§ PROBLEM DETAILS
Rewrite the part of the records that opens with the line containing "genus: Suillus" and closes with the line containing "genus: Meuschenia", changing every "common name" to "popular name" and keeping everything else the same. Give only those lines.

§ DATA EXCERPTS

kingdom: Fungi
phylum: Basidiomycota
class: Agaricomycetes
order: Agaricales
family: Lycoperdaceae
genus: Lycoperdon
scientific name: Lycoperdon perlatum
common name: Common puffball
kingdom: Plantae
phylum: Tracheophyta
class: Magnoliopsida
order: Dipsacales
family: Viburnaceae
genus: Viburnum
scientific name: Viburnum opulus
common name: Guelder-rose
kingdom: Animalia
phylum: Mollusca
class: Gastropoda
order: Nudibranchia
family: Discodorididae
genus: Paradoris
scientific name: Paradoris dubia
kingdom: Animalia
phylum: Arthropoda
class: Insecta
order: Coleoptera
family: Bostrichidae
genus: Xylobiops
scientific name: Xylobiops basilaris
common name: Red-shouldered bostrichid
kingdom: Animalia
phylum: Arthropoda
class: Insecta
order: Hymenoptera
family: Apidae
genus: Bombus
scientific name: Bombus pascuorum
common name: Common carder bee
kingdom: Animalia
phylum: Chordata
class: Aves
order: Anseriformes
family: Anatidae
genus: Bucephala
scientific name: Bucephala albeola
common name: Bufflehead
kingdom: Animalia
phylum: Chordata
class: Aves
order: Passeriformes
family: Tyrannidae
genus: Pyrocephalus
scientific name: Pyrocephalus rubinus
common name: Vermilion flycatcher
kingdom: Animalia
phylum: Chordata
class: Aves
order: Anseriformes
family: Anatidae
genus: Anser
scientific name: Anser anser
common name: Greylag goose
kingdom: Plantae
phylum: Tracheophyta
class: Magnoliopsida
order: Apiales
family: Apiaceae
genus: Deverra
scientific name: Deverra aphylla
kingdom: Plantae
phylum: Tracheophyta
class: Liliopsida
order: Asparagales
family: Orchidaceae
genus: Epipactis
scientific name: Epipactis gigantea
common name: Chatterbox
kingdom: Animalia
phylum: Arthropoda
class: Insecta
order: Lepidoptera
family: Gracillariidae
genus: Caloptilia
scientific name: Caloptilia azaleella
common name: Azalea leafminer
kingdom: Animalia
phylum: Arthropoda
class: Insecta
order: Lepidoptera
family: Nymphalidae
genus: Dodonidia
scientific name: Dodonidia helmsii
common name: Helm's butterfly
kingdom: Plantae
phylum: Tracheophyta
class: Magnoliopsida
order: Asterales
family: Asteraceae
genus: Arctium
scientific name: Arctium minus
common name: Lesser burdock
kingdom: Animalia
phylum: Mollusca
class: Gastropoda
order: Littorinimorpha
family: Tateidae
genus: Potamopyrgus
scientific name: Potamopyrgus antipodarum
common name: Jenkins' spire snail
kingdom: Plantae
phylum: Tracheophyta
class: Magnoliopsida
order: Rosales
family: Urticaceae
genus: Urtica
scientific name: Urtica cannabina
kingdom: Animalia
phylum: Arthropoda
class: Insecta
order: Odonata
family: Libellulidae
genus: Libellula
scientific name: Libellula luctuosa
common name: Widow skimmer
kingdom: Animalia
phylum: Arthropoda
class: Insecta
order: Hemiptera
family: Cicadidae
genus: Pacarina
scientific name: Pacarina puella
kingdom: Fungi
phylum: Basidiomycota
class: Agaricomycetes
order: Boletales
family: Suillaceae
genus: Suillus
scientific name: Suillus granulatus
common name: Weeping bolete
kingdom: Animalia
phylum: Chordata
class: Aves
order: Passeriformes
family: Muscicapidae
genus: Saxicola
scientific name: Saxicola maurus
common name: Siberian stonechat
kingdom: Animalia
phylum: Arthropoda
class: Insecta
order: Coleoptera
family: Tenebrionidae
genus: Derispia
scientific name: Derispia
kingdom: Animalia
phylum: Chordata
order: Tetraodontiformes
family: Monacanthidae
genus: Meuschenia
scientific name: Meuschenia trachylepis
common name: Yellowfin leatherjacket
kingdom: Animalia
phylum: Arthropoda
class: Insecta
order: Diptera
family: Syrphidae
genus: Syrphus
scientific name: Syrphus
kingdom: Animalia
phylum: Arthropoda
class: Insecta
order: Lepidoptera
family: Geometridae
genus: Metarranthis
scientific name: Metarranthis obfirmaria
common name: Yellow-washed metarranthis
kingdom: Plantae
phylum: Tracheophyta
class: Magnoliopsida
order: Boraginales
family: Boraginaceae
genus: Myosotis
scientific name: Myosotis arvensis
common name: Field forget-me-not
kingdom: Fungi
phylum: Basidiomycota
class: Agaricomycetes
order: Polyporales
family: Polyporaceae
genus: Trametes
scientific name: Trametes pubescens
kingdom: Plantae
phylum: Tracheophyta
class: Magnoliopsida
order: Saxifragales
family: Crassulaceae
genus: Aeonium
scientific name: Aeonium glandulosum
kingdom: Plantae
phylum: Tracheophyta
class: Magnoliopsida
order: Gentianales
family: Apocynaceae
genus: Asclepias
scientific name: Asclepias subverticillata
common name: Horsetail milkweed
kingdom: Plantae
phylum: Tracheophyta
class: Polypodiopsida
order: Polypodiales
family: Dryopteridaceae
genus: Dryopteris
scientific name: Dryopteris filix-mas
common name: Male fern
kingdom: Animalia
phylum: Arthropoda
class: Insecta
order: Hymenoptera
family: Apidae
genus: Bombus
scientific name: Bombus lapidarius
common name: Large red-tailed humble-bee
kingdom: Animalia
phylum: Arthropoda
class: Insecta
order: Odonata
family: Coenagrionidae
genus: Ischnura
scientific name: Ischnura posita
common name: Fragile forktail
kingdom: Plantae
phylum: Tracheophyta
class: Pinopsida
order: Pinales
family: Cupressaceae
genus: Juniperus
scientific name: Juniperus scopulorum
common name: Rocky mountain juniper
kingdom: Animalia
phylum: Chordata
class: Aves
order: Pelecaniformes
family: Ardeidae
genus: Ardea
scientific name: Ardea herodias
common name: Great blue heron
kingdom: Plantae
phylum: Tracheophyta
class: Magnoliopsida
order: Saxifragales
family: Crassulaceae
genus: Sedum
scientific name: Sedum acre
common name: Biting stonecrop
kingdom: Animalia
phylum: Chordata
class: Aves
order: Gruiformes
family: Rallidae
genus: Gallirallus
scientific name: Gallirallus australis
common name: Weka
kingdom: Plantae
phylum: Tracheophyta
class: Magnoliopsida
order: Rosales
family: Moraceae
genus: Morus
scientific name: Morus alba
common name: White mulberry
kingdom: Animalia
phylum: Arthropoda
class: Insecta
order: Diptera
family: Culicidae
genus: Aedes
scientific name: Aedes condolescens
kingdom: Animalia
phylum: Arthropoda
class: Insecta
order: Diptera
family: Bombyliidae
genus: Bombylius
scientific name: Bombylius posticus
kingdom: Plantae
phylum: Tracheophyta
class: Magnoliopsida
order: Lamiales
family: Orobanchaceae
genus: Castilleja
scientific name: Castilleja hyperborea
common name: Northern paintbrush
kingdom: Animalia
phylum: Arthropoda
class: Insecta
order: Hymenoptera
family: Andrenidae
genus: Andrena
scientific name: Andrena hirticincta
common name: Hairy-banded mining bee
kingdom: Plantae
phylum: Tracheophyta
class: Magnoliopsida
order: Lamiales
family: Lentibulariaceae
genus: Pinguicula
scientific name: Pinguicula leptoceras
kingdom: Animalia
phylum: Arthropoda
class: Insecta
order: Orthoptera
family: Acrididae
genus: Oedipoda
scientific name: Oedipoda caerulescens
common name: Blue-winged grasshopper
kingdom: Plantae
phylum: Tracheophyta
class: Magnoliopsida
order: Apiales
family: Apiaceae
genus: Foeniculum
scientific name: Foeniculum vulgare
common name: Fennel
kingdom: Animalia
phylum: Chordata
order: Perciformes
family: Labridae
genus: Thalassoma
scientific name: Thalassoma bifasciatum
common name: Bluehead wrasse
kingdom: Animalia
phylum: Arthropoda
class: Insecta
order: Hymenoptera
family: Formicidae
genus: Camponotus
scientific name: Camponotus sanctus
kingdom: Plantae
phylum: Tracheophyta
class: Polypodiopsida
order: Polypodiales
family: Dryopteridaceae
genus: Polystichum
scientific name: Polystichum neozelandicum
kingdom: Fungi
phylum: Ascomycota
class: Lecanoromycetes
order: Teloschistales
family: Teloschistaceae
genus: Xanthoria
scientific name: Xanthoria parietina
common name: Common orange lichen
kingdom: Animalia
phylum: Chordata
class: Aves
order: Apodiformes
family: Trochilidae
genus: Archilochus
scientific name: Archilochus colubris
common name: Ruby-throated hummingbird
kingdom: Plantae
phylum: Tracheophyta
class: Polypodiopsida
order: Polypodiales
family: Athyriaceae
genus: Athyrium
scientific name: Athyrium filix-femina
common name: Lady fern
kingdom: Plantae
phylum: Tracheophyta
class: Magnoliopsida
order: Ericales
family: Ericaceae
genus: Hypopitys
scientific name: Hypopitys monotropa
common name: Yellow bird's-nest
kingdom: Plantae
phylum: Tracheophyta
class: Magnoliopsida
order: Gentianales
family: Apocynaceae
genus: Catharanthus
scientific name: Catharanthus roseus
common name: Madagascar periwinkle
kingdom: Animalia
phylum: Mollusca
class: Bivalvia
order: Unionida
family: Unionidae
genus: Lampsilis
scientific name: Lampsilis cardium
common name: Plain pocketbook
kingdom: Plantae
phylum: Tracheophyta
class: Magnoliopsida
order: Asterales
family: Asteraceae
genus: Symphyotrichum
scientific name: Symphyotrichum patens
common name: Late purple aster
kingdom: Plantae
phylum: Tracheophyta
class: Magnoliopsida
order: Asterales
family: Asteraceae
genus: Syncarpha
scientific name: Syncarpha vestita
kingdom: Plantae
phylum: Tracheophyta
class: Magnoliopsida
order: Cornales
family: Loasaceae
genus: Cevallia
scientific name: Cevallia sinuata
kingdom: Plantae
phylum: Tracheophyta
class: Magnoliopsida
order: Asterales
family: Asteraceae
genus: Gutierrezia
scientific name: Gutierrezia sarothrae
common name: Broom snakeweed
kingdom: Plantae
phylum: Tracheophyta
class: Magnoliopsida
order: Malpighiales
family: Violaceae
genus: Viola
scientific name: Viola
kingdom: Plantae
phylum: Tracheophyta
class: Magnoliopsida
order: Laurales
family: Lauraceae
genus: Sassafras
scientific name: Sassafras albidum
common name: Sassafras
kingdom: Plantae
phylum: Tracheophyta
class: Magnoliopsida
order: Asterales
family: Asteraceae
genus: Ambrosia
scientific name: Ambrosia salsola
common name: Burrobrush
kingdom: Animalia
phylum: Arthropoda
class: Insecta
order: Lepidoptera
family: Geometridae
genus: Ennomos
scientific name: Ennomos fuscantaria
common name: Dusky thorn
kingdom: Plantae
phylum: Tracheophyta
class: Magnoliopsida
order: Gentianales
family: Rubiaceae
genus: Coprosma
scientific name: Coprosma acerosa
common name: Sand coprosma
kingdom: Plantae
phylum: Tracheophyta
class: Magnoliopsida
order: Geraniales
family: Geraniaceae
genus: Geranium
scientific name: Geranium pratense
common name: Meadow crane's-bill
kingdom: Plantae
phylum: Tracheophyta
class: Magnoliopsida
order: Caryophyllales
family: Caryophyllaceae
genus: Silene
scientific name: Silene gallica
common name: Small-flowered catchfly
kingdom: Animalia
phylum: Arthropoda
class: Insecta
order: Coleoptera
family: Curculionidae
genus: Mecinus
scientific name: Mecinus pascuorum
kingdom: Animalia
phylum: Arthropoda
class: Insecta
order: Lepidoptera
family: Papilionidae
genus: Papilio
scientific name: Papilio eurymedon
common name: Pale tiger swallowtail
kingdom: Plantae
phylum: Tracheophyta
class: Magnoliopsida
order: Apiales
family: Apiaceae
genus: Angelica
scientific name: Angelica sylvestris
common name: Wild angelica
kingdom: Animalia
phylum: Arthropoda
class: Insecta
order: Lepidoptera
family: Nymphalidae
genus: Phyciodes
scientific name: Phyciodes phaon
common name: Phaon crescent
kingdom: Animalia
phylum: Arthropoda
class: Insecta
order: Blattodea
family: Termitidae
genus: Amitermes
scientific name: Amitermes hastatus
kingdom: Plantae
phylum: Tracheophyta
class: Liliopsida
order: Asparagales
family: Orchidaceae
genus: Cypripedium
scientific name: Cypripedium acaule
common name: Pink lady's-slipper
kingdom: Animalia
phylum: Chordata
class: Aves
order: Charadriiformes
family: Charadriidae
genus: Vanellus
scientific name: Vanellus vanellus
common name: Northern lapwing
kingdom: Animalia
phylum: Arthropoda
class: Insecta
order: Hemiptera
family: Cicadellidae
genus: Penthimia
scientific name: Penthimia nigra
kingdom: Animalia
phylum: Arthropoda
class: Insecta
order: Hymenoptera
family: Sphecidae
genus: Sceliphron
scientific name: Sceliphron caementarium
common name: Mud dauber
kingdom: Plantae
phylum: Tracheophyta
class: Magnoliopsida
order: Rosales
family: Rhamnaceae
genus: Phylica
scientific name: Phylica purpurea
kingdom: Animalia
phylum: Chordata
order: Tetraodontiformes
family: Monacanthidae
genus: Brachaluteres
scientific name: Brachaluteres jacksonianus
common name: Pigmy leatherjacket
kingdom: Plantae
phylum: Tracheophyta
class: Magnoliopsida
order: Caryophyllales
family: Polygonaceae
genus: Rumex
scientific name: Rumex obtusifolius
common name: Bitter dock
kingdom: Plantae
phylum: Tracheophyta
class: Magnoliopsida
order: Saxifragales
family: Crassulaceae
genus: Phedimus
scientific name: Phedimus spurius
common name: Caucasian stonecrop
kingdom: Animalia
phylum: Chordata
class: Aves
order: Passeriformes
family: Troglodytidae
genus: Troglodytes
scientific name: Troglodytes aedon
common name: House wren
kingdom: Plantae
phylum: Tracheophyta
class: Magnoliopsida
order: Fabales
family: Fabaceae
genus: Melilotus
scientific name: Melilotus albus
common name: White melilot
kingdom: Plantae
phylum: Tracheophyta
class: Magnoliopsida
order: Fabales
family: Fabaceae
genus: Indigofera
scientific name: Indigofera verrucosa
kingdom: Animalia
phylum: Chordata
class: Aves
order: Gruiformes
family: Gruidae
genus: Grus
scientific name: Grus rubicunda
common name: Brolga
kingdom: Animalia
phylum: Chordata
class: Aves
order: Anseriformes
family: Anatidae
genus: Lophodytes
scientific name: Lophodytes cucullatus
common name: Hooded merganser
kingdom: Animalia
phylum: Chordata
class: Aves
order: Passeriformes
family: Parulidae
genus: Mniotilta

§ OUTPUT FOR THIS EXERCISE
genus: Suillus
scientific name: Suillus granulatus
popular name: Weeping bolete
kingdom: Animalia
phylum: Chordata
class: Aves
order: Passeriformes
family: Muscicapidae
genus: Saxicola
scientific name: Saxicola maurus
popular name: Siberian stonechat
kingdom: Animalia
phylum: Arthropoda
class: Insecta
order: Coleoptera
family: Tenebrionidae
genus: Derispia
scientific name: Derispia
kingdom: Animalia
phylum: Chordata
order: Tetraodontiformes
family: Monacanthidae
genus: Meuschenia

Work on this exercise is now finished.